Como en una película de Fellini, la política chilena se ha convertido en una suerte de comedia, mezcla de humor y caricaturescos personajes que nos distraen cada noche por la televisión. La actividad política se ha transformado en un espectáculo con tintes frívolos, a ratos lamentable y bochornoso. Abundan las promesas, las frases grandilocuentes, pero escasean las ideas nuevas y una visión seria del momento por el que atraviesa el país. Más que a un debate de ideas, asistimos a una exhibición de figuras que se juegan su destino en los medios y las encuestas.
Las candidaturas presidenciales se resolvían, antaño, en un Programa, es decir, en un conjunto fundamentado de medidas que orientaban el quehacer nacional, a veces, por décadas. El Programa de un candidato poseía dos rasgos bien nítidos: Primero, era el fruto de una larga y sesuda negociación entre los partidos de la coalición que sustentaba al candidato. Segundo, se trataba de una visión de país que establecía la “diferencia” respecto de otras candidaturas. De este modo, los votantes conocían, medianamente, de qué y de quién se trataba a la hora de elegir un candidato presidencial.

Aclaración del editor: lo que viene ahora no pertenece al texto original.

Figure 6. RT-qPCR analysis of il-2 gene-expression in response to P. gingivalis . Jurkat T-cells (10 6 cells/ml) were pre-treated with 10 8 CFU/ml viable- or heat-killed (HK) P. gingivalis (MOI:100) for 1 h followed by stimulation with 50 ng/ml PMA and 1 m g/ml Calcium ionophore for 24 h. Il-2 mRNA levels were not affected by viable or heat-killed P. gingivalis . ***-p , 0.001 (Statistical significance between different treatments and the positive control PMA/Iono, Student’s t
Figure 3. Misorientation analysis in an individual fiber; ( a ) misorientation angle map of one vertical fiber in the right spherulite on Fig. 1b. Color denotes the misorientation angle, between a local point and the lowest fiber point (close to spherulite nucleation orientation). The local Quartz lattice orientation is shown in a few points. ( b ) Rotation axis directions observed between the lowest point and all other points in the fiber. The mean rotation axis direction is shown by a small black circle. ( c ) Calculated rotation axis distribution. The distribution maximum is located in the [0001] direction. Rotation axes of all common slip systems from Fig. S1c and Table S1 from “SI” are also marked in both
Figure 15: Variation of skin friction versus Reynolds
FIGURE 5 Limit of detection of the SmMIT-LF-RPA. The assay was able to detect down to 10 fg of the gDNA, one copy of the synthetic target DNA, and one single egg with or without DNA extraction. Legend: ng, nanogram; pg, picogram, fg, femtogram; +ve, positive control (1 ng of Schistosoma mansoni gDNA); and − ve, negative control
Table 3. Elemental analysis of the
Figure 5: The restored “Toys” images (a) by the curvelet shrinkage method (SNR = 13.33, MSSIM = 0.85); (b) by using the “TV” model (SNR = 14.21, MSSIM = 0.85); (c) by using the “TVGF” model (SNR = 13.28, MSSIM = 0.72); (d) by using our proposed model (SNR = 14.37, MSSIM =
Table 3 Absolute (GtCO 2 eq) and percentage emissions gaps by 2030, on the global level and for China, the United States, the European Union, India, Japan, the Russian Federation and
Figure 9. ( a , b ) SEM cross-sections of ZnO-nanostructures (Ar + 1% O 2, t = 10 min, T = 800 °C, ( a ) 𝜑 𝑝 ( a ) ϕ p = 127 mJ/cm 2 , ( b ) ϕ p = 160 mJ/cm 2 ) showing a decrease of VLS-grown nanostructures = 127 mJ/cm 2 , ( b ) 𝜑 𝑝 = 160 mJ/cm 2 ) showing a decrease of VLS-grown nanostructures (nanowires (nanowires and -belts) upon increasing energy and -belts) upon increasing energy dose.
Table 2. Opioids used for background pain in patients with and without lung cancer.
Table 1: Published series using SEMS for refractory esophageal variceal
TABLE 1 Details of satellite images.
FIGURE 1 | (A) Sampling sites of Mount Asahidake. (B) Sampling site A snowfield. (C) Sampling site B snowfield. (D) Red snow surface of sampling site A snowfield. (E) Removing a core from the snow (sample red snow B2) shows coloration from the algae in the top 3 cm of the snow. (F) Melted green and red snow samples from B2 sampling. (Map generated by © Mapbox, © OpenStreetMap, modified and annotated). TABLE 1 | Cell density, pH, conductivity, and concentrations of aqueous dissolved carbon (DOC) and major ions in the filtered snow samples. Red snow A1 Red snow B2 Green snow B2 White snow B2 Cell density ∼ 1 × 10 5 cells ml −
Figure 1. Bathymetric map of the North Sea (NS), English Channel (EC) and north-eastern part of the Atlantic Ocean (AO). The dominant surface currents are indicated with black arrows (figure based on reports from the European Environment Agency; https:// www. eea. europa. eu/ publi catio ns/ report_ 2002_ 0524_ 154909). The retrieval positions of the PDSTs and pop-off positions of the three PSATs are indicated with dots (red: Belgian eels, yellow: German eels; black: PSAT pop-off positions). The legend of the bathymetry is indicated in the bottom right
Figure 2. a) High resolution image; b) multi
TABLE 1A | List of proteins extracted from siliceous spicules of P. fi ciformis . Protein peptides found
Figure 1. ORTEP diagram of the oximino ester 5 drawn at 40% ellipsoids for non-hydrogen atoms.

En la actualidad, nada de esto es cierto. Los candidatos a la presidencia de hoy en día carecen de un Programa, en el sentido fuerte y sólido del término. Sus promesas se orientan más bien a un conjunto de “temas” contingentes y a una desiderata tan difusa que resulta improbable no encontrar aceptación. No sólo eso, ya no se trata de candidatos ligados estrechamente a los partidos políticos sino de figuras que han adquirido un peso propio. Esta personalización de la política delata dos hechos interesantes, a saber: Una crisis del sistema de partidos políticos y una creciente preponderancia de los medios de comunicación. En el actual proceso electoral, la candidatura de MEO es paradigmática a este respecto, pero todas comparten, en mayor o menor medida, los mismos rasgos.
Si en la antigua democracia chilena del siglo XX todo dependía de la “diferencia” como rasgo identitario del candidato, en esta nueva democracia del siglo XXI, las diferencias se han atenuado al punto de hacer difícil una distinción. Al igual que otros “productos” del mercado, las ofertas del “marketing” político son todas casi iguales. Las diferencias ya no remiten, necesariamente, a un conjunto de ideas sino que se resuelven más bien a nivel de “estilos” y, en menor medida, “marcas”. Cuando la política se “personaliza”, la diferencia se focaliza en el “producto candidato”.
En un mundo político como el descrito, el papel de los medios resulta fundamental. Los medios serán los encargados de administrar los flujos de imágenes, construyendo y orientando las pulsiones del imaginario social. En palabras simples, quien controla los medios regula al mismo tiempo la dramaturgia política que se verá retratada en las encuestas. Si bien no se puede establecer un nexo mecánico sino más bien probabilístico, el caso del “producto MEO”, resulta ejemplar. A una amplia cobertura mediática que cuadruplicó su presencia entre abril – mayo de este año en (Copesa – El Mercurio) se sigue un crecimiento espectacular en la última encuesta CEP.
Las campañas electorales que exhibe la televisión se han convertido en una grotesca película de personajes que niegan su oscura participación en añejos y turbios negociados que estarían en el origen de su fortuna, en tanto que otro nos promete instalar energía nuclear en nuestro suelo, precisamente cuando el mundo conmemora el trágico holocausto de Hiroshima y un tercero en disputa, convertido literalmente en una caricatura, seduce a sus clientes declarando cualquier cosa, sobre cualquier tema de moda. Mientras los sinvergüenzas uniformados desfilan por los tribunales y el que menos hace un tanque o un avión supersónico. Todo esto al compás de aquella inolvidable melodía creada por Nino Rota para ese clásico de Fellini: Ocho y Medio.